Friday, March 11, 2016

The Big Daddy

Amendment 1: Freedom of religion, press, expression, Ratified December 15, 1791
Congress shall make no law respecting an establishment of religion; or prohibiting the free exercise thereof; or abridging the freedom of speech; or of the press; or of the right of the people peaceably to assemble, and to petition the Government for a redress of grievances.
As I mentioned in the last post, it is rather telling to see what gets put first on the list.  What's the first limit that the newly minted United States Congress chose to put upon themselves as a government?  Don't mess around with religion.  Contrary to what you might have heard, there was never an idea that this nation was supposed to be 100% Christian.  If there is any way in which these United States can be called a Christian nation it is because, as one of our founding principles we have given our citizens the right to be otherwise.  These freedoms: religion, speech, press, assembly and petition, are in fact a result of the rather sordid history of Christendom, and the realization by many that witch trials, hundred year wars, crusades and inquisitions were rather not what Jesus was talking about.

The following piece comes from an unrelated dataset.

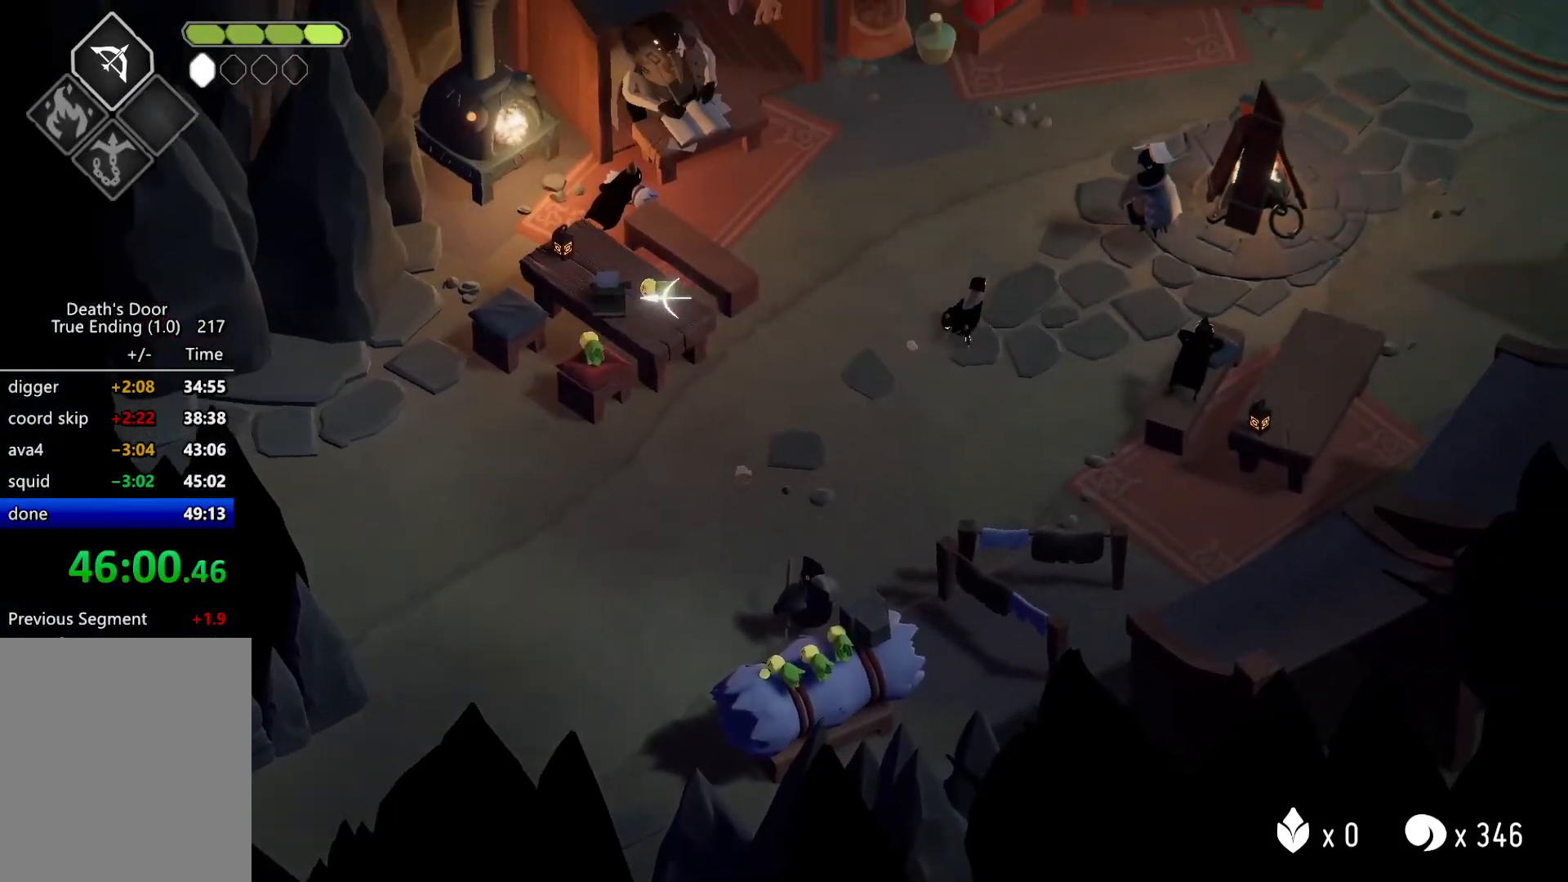
{"keys": [], "events": []}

There were people here who had come as refugees from persecution, real persecution too, not the type that is often felt when a privileged group all of the sudden has to face a level playing field.

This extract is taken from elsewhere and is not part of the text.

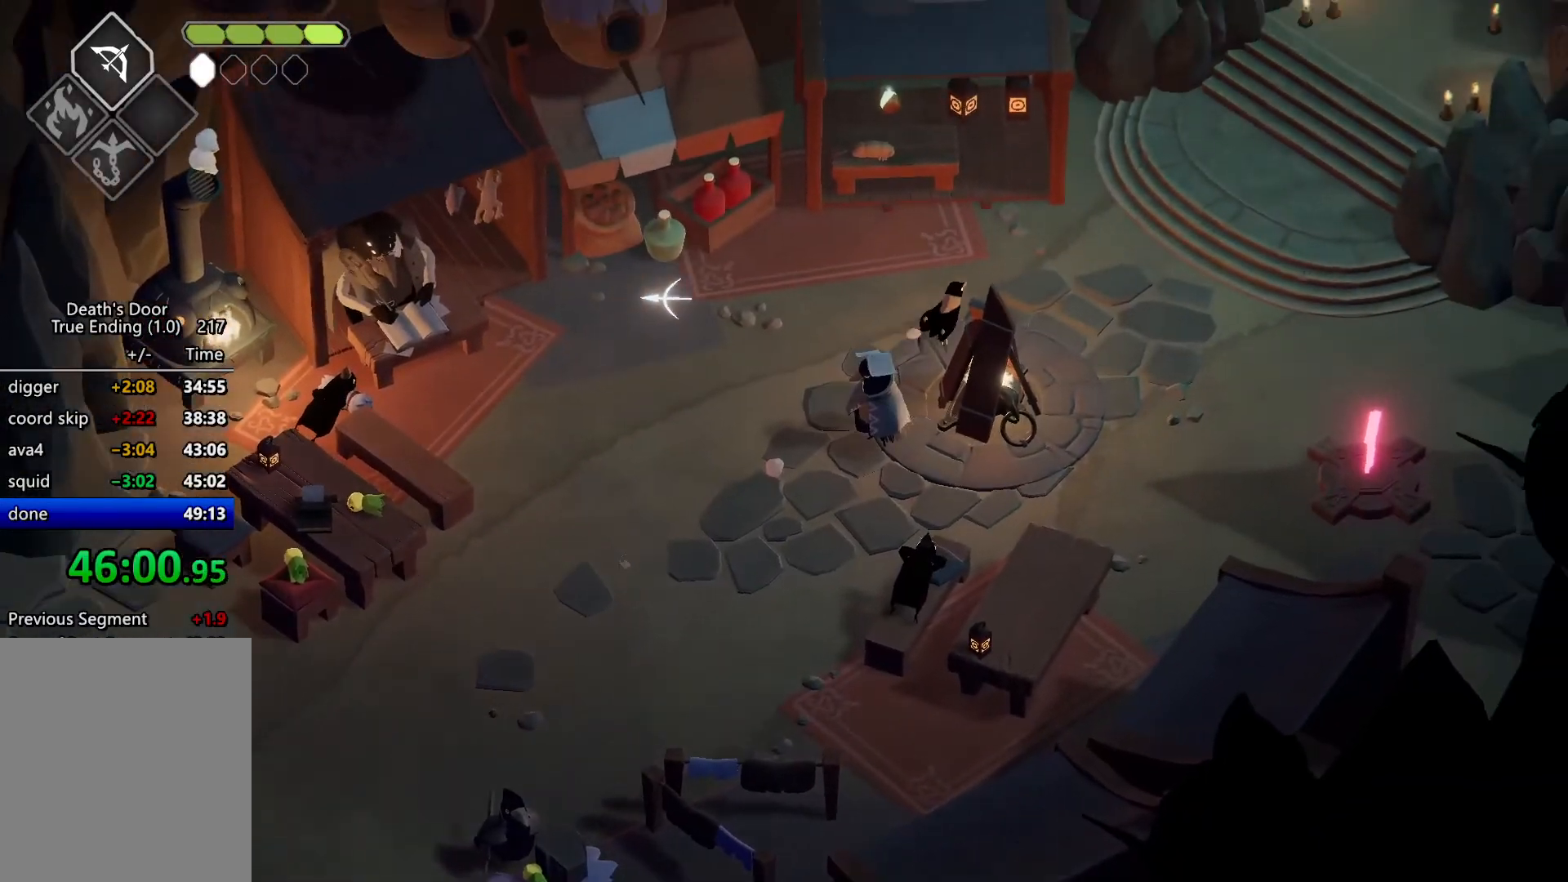
{"keys": [], "events": []}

It was remarkable for these men, of this era, to see that religion, any religion, must not be declared illegal, and that no religion should ever become the "official" religion of the nation.  For men of this era, every bit as beholden to the status quo as Old King George III, to understand that free speech, problematic though it might be, must be guaranteed in a free society.  For these men that now held the reigns of power in a new world to believe that the press can and should be allowed to function as more than just the mouthpiece of the principalities and powers.  For these crafters of the Republic to allow those very people they honestly and rightfully feared to assemble and protest.  These things were all remarkable.  To endorse them as the law of the land was borderline miraculous.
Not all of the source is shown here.